Items from a data source:
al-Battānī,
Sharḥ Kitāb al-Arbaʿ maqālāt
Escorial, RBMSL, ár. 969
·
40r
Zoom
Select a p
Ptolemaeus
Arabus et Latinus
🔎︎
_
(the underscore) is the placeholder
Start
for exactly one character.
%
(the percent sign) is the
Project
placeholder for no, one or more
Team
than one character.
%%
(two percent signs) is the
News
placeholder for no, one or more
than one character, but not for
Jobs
==
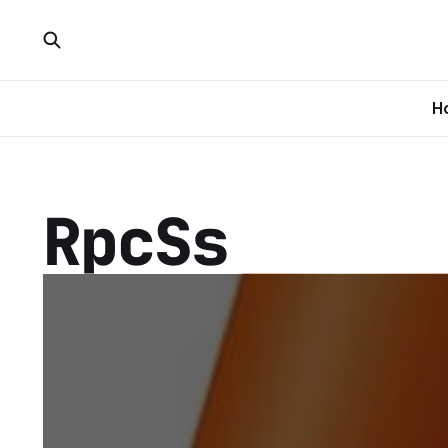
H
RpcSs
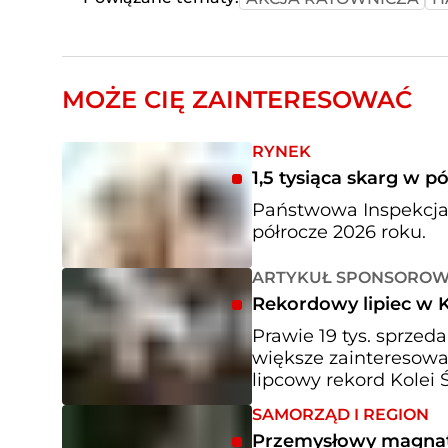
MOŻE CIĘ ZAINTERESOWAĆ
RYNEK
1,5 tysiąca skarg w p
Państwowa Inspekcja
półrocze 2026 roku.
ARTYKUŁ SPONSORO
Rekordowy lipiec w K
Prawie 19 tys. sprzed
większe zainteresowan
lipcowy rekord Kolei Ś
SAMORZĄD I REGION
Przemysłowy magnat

- _Task directions_
Find each line of the data above that holds the word "than", then copy it.

- _Response area_
than one character.
than one character, but not for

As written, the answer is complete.